About this exercise
Recast the paragraph beginning "We encourage the database research community" in the database research report below as a short bulleted list that keeps its main points.

Text block
- - - - - - -

The Asilomar Report on Database Research
Phil Bernstein, Michael Brodie, Stefano Ceri, David DeWitt, Mike Franklin,
Hector Garcia-Molina, Jim Gray, Jerry Held, Joe Hellerstein, H. V. Jagadish, Michael Lesk,
Dave Maier, Jeff Naughton, Hamid Pirahesh, Mike Stonebraker, and Jeff Ullman
September, 1998
Technical Report
MSR-TR-98-57
Microsoft Research
Microsoft Corporation
One Microsoft Way
Redmond, WA 98052
The Asilomar Report on Database Research
by
Phil Bernstein, Michael Brodie, Stefano Ceri, David DeWitt, Mike Franklin,
Hector Garcia-Molina, Jim Gray, Jerry Held, Joe Hellerstein, H. V. Jagadish, Michael Lesk,
Dave Maier, Jeff Naughton, Hamid Pirahesh, Mike Stonebraker, and Jeff Ullman
September, 1998
Executive Summary
The database research community is rightly proud of success in basic research, and its remarkable record of technology transfer. Now the field needs to radically broaden its research focus to attack the issues of capturing, storing, analyzing, and presenting the vast array of online data. The database research community should embrace a broader research agenda -- broadening the definition of database management to embrace all the content of the Web and other online data stores, and rethinking our fundamental assumptions in light of technology shifts. To accelerate this transition, we recommend changing the way research results are evaluated and presented. In particular, we advocate encouraging more speculative and long-range work, moving conferences to a poster format, and publishing all research literature on the Web.
1. Introduction
On August 19-21, 1998, a group of 16 database system researchers from academe, industry, and government met at Asilomar, California to assess the database system research agenda for the next decade. This meeting was modeled after similar meetings held in the past decade[1]. The goal was to discuss the current database system research agenda and, if appropriate, to report our recommendations. This document summarizes the results of that meeting.
The database system research community made major conceptual breakthroughs a decade ago in the areas of query optimization, object-relational database systems, active databases, data replication, and database parallelism. These ideas have been transitioned successfully to industry, and the research community should be proud of its recent successes.
There is reason for concern, however, since the community is largely continuing to refine these ideas, in what has been characterized as “delta-X” research. True, there is a kind of incremental research in which a series of steps build upon previous steps, leading to long-term, important innovations; it is not this sort of activity that concerns us. However, “delta-X” research often has a short-term focus, namely improving some widely understood idea X. Often, the underlying idea X already appears in some product, hence this sort of “delta-X” research can be done by industrial development labs and startups backed by venture capital.
We encourage the database research community to eschew the latter kind of “delta-X” research. Let’s broaden our focus to explore problems whose main applications are a decade off, leaving short-term work to other organizations. Funding agencies and program committees should encourage this kind of forward-looking research by explicitly recognizing that highly innovative, although speculative, work should generally be ranked above more polished work of an incremental, short-term nature.
The fundamental database system issues have changed dramatically in the last decade. As such, there are ample new issues for database system research to investigate. Therefore, we call for a redirection of the research community away from short-term incremental work and toward new areas.
The remainder of this report is organized as follows. Section 2 discusses the driving forces that fundamentally change the database system research agenda. This discussion motivates the specific issues, which we propose as a database system research agenda in Section 3.

- - - - - - -

Excerpted data
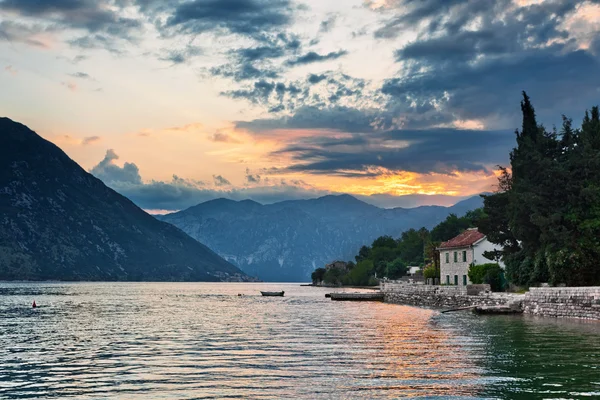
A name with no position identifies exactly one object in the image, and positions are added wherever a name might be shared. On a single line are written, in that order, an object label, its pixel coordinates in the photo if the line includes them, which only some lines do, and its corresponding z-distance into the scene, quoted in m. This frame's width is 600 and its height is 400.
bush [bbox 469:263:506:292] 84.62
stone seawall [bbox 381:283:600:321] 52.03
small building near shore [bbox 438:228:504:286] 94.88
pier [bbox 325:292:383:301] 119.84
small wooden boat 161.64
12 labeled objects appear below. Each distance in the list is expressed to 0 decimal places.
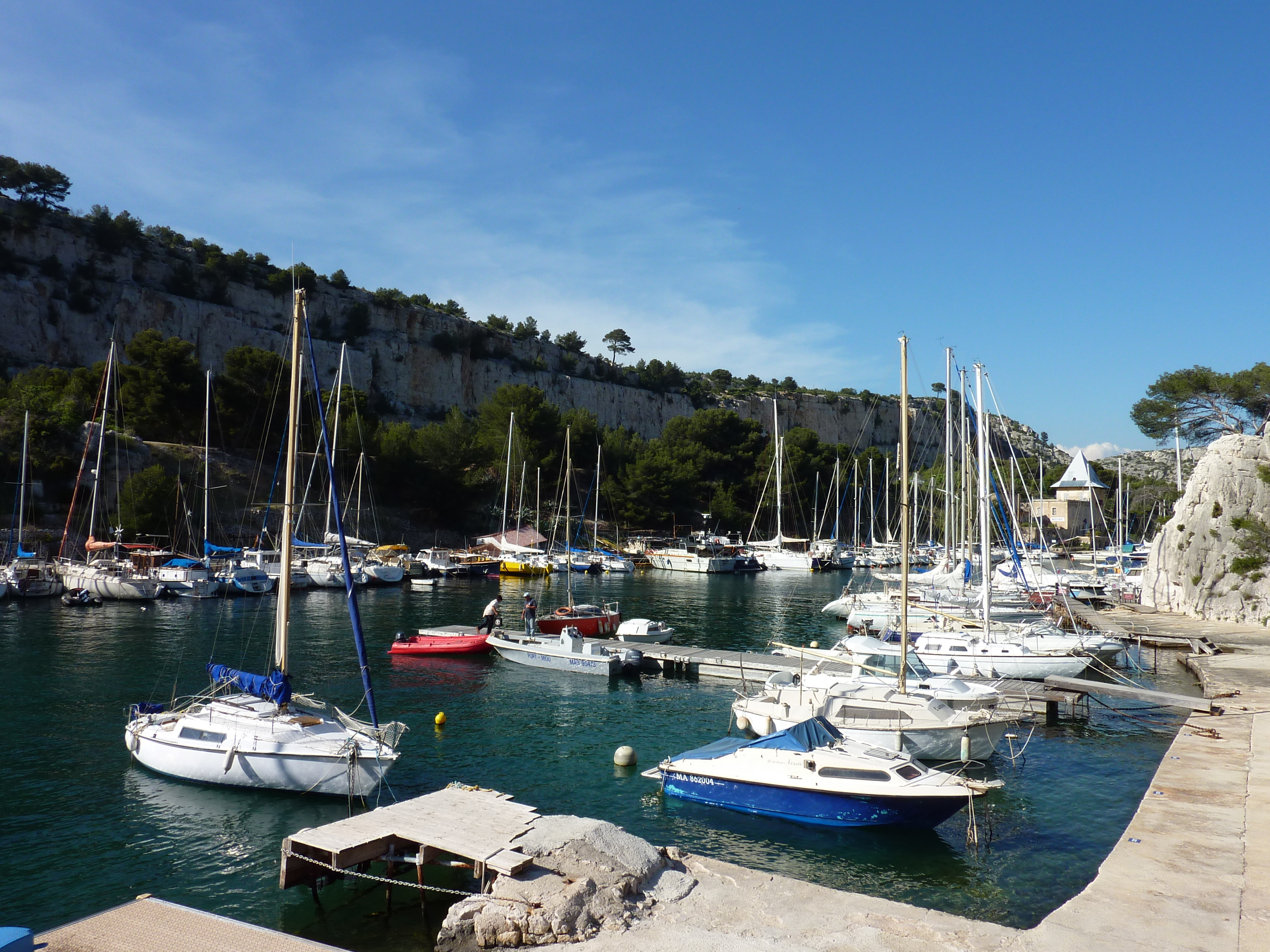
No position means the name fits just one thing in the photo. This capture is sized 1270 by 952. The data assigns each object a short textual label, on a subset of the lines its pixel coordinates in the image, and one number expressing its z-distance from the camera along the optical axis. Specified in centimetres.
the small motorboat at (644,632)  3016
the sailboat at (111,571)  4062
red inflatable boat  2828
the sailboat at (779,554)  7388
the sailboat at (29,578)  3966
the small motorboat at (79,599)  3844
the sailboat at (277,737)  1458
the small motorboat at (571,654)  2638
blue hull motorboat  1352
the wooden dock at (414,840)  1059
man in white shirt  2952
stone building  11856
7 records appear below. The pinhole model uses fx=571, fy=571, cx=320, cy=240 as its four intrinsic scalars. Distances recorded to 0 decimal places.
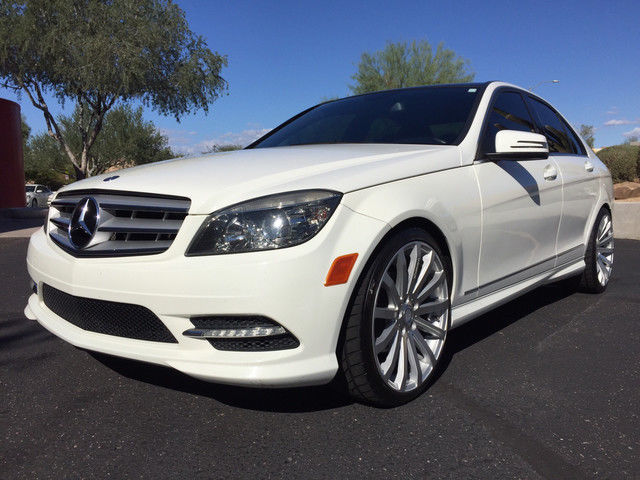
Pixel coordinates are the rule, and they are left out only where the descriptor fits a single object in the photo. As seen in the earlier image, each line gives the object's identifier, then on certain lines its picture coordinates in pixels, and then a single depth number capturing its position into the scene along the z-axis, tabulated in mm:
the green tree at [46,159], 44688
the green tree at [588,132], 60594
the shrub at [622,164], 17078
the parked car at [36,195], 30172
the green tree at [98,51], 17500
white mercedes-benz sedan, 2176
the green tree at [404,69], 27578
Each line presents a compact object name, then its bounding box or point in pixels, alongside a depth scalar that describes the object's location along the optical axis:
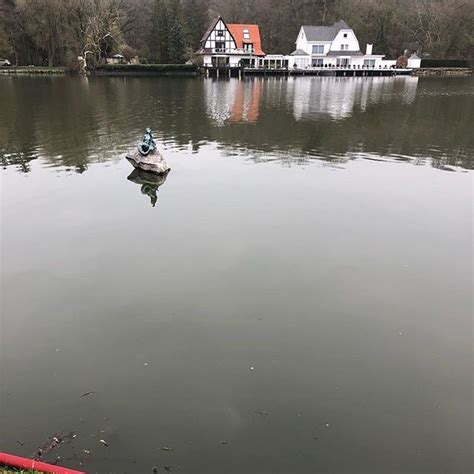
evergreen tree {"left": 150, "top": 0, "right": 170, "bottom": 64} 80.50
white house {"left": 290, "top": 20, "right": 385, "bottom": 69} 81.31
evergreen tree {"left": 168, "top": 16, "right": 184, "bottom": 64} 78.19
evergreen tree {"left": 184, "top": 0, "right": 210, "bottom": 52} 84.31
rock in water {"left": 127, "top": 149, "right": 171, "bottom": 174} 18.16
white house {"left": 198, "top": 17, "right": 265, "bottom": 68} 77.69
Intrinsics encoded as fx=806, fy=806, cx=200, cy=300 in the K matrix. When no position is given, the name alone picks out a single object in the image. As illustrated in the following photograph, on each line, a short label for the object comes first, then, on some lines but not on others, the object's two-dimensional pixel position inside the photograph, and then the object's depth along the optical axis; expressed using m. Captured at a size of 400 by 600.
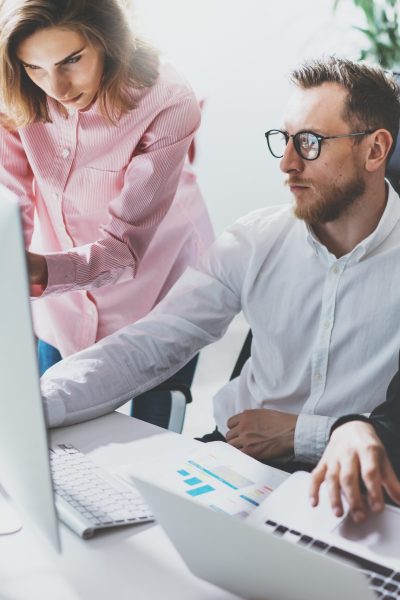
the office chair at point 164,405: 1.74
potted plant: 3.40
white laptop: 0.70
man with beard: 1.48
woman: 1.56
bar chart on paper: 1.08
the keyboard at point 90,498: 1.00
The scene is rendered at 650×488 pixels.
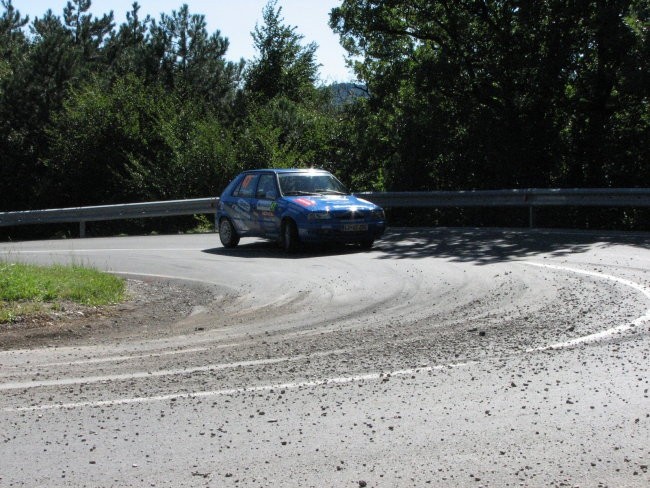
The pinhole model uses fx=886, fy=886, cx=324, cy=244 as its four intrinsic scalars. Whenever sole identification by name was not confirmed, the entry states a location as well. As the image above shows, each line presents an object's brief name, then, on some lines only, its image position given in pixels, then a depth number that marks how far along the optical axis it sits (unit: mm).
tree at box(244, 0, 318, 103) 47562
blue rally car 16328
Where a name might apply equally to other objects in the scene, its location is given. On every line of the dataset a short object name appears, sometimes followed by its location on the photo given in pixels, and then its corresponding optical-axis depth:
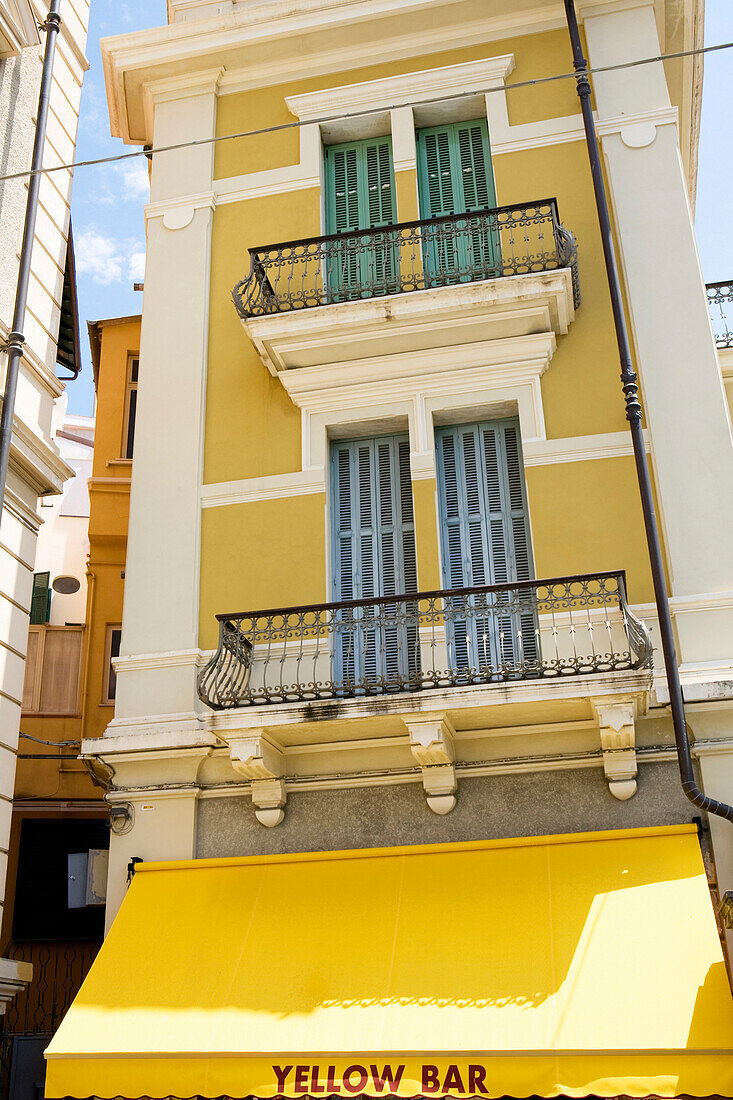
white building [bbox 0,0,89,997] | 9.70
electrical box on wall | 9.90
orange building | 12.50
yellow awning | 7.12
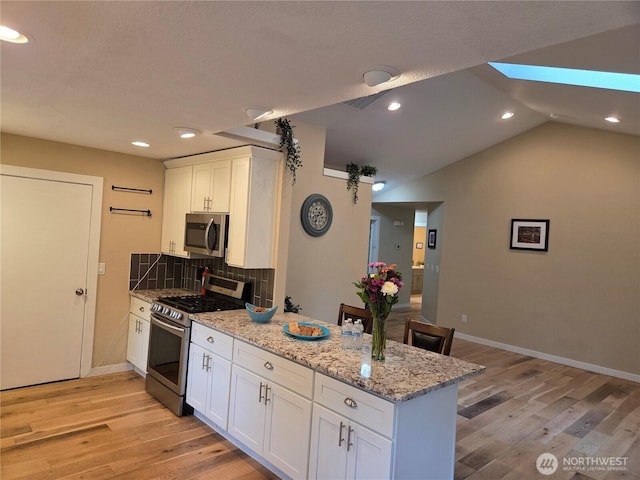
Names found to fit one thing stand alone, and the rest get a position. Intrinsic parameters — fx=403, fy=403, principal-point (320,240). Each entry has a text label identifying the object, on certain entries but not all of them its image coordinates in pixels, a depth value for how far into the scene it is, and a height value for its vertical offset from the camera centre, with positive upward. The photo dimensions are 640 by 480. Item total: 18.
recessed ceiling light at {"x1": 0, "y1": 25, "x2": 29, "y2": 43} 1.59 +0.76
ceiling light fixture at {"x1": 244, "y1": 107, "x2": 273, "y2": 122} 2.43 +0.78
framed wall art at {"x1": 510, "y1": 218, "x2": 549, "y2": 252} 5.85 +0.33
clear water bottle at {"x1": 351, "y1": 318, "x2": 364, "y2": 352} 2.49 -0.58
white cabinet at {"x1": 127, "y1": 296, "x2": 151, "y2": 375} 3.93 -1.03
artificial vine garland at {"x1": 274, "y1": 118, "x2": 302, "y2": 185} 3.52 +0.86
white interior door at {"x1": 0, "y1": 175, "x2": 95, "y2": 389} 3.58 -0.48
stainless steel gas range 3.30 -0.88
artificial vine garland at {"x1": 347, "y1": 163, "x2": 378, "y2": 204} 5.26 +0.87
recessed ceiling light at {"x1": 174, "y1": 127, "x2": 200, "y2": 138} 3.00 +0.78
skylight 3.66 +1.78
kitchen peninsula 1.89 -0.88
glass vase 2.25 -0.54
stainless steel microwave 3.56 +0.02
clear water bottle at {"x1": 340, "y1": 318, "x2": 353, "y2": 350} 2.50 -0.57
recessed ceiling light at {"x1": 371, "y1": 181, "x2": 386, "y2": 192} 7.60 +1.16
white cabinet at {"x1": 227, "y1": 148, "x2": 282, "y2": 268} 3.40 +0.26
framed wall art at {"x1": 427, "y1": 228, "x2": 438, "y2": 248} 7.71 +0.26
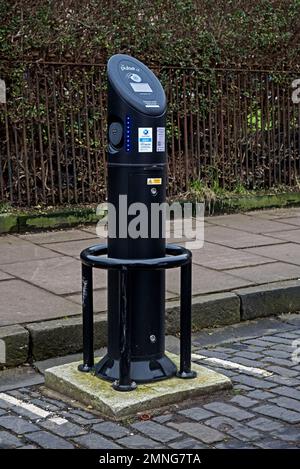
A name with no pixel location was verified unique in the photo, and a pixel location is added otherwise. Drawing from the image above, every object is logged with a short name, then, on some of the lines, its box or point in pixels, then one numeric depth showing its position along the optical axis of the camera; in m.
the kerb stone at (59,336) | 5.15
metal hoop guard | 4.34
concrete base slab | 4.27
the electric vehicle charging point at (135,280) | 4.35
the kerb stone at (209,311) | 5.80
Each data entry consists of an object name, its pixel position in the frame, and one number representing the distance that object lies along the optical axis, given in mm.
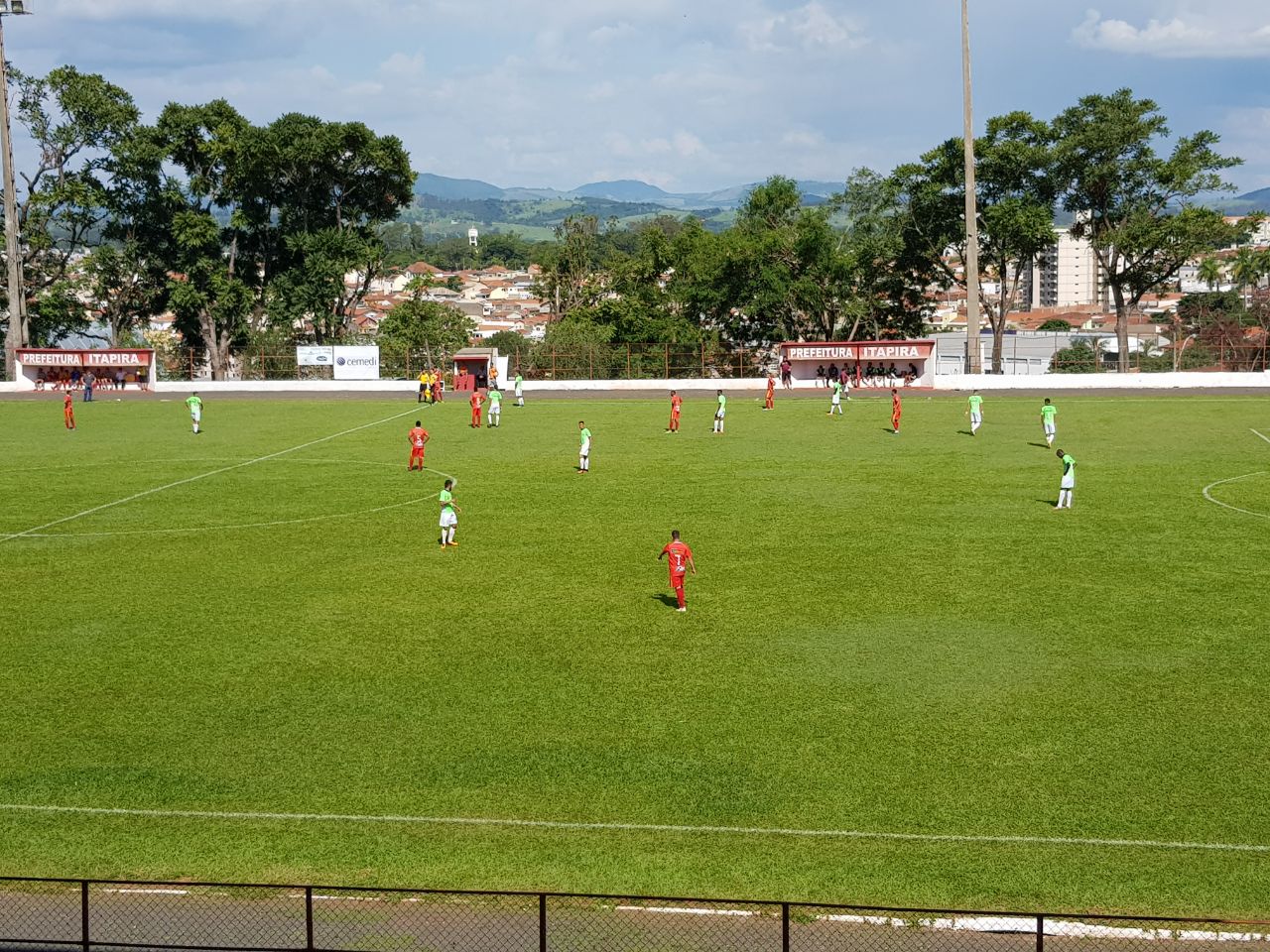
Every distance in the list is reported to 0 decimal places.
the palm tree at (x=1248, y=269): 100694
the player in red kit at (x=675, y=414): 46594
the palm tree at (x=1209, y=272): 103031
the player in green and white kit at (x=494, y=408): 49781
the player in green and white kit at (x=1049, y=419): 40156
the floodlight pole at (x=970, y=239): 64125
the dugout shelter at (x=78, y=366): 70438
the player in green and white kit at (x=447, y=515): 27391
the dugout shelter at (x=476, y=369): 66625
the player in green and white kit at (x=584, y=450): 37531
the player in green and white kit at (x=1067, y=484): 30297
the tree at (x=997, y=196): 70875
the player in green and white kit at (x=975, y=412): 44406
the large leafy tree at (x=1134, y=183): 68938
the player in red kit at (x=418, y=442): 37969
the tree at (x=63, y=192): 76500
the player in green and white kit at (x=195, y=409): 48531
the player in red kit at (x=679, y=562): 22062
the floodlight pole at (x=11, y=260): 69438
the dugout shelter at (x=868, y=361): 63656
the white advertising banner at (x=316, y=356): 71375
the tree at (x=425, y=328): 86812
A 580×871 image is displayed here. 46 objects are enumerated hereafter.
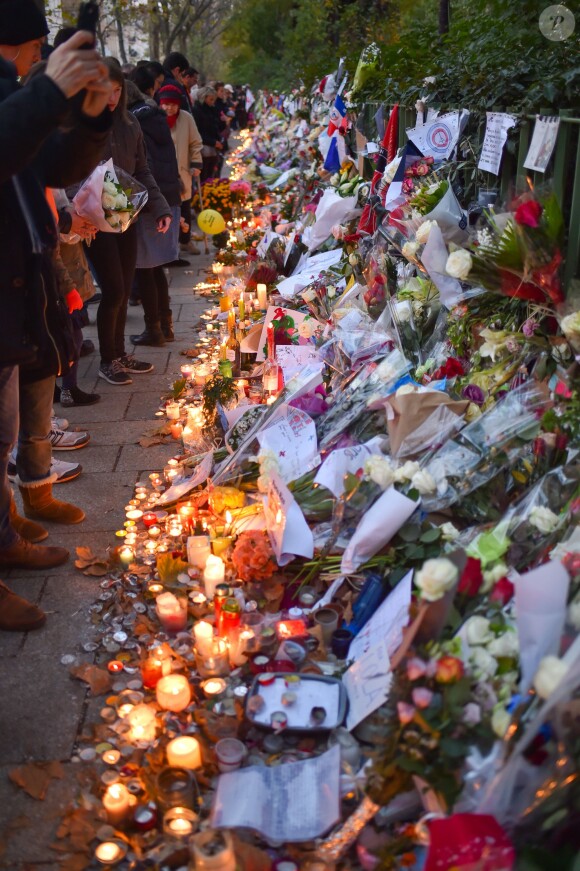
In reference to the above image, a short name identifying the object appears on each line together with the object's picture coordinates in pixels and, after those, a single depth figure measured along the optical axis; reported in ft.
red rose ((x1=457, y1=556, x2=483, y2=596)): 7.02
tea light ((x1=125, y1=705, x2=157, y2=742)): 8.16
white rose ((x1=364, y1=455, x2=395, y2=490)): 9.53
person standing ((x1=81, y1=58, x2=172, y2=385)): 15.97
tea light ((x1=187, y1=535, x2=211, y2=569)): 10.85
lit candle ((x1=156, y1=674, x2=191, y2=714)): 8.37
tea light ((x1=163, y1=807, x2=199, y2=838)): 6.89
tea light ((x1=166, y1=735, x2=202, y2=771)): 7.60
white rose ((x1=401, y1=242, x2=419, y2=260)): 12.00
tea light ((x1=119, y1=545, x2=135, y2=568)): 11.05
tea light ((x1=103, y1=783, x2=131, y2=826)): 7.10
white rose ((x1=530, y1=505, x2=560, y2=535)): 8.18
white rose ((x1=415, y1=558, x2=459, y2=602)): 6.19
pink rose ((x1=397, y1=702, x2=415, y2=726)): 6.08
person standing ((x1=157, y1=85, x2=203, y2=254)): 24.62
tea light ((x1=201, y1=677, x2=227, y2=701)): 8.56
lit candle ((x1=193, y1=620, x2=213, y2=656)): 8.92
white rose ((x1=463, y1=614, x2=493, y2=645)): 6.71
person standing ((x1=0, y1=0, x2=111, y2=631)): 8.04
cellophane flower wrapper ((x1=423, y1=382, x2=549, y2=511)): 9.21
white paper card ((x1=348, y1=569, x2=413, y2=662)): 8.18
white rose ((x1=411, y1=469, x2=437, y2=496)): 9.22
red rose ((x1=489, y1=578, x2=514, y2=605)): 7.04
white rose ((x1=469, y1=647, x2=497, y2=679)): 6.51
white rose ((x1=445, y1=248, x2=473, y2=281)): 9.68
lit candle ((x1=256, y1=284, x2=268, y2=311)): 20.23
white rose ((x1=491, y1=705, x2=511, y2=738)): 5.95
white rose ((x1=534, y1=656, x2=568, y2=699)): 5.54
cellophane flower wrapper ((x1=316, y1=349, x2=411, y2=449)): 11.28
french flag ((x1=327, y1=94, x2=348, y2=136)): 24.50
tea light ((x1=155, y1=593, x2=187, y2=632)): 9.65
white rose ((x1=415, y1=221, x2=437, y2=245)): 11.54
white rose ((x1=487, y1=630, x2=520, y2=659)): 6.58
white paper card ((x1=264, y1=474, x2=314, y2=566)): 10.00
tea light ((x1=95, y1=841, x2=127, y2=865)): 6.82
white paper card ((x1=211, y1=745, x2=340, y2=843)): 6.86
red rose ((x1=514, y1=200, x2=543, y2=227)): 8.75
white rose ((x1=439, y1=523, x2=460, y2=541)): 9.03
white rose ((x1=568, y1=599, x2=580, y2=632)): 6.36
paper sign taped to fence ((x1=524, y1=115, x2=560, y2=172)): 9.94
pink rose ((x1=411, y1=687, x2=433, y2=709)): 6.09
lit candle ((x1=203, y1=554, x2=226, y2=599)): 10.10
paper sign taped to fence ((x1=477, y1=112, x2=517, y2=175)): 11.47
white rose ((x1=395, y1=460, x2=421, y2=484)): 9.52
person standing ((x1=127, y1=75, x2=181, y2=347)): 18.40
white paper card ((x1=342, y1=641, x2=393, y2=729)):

- - - - - - -

Expected output
- The database research community should avoid short-term "delta-X" research.
- Researchers should explore problems whose main applications are a decade off and leave short-term work to other organizations.
- Funding agencies and program committees should rank highly innovative, speculative work above more polished work of an incremental, short-term nature.